When I saw this recipe in the New York Times (recipe by Mark Bittman), I knew it would work beautifully with what I’d planned to serve for Super Bowl Sunday: Cajun Jambalaya.
Bittman said it was lighter gumbo, and the seafood was scallops, rather than the shell fish and bivalves I’d seen in other recipes. The only place I wondered about was where he said to cook the roux, stirring constantly, until it darkened. Really? How dark? Chocolate brown? Mud-colored? In the end, I went with his timer advice, cooking and stirring for about 15 minutes. It did darken (see photos below), but I’ll never know if it was dark enough.
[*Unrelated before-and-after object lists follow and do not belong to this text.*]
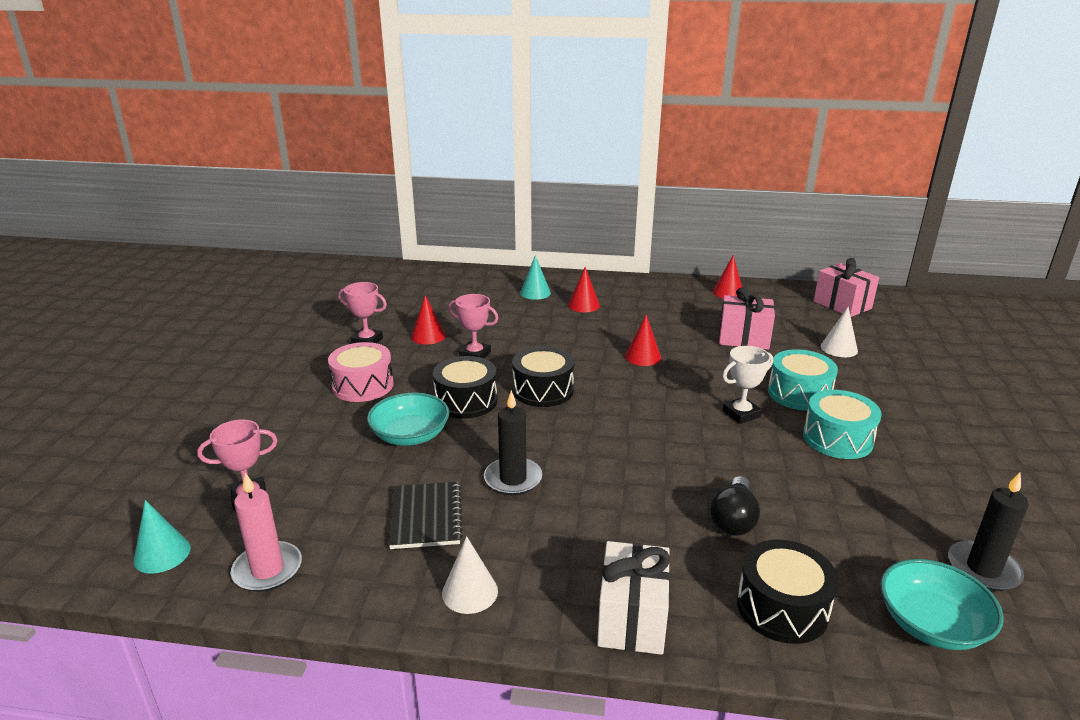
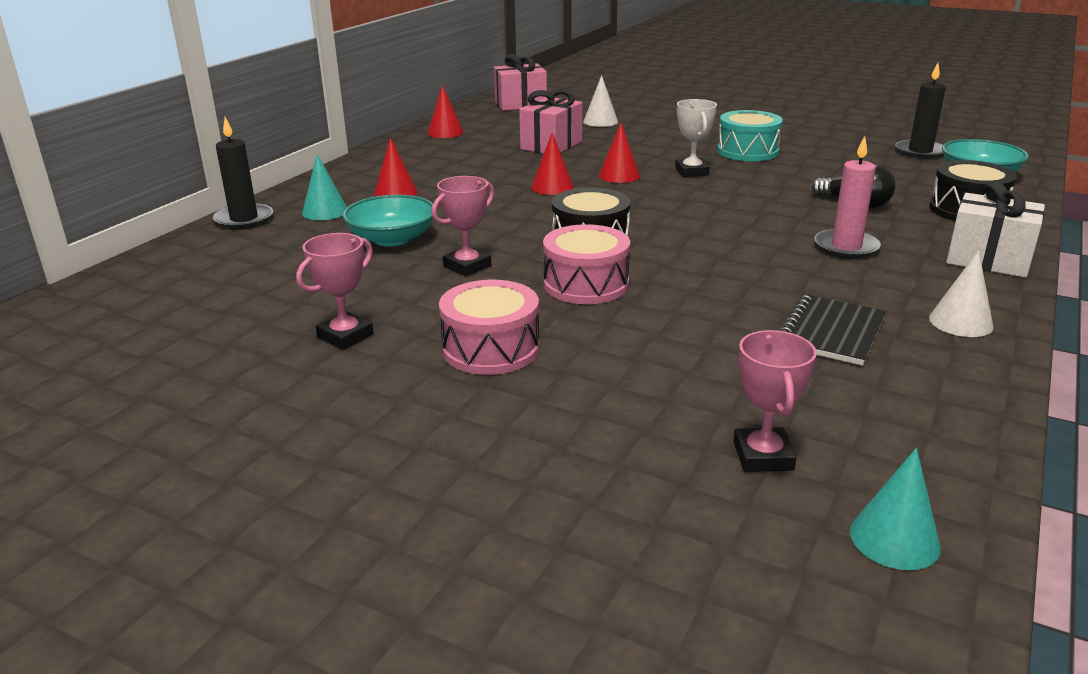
camera: 70 degrees left, 0 degrees up
pink candle [230,473,302,592] -> pink candle moved to [814,136,881,259]
turquoise bowl [367,393,449,446] -> turquoise bowl moved to [342,195,433,246]
black notebook [388,482,463,549] -> black notebook turned 75 degrees counterclockwise [780,294,886,366]
red cone [411,295,446,344] -> red cone moved to [599,123,640,183]
black drum [433,356,497,419] -> pink drum [543,224,630,304]
black candle [484,390,542,495] -> black candle moved to [213,117,273,229]
turquoise drum [768,349,838,411] -> none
The gumbo was a lighter version of a soup, flavorful, a bit spicy (but not uncomfortable) and I actually liked dumping spoonfuls of the Cajun Jamalaya into the soup, enjoying the rice, shrimp, chicken and sausauge all together in my bowl. It’s a fine gumbo on its own.
My advice? Prep all the ingredients before you start, because you are stirring the roux and won’t have time to stop and chop.
This is the prep for both dishes, the gumbo and the jamalaya.
1/4 cup olive oil
2 tablespoons butter
1/3 cup flour
1 onion, chopped
1 green bell pepper, chopped
2 celery stalks, chopped
2 tablespoons minced garlic
Salt and black pepper
2 to 3 cups vegetable or chicken stock, or water
2 cups chopped tomatoes with their juice (canned are fine)
1 tablespoon fresh thyme, or 1 teaspoon dried
1 tablespoon fresh oregano, or 1 teaspoon dried
2 bay leaves
Cayenne to taste
1 pound scallops
Chopped fresh parsley, for garnish.
1. Put oil and butter in a large pot or Dutch oven over medium-low heat. When butter is melted, add flour and cook, stirring almost constantly, until roux darkens and becomes fragrant, about 15 to 20 minutes; as it cooks, adjust heat as necessary to keep mixture from burning.
These are the stages of the roux as it darkened over 15 minutes. I dumped in the vegetables when it was mud-colored.
2. Stir in the stock, tomatoes, thyme, oregano, bay leaves and cayenne. Cover, bring to a boil, then reduce heat so soup bubbles steadily. Cook for about 20 minutes or until flavors meld. Add scallops and cook until they are no longer translucent, about 2 minutes. Remove bay leaves. Taste, adjust seasoning and serve, garnished with parsley.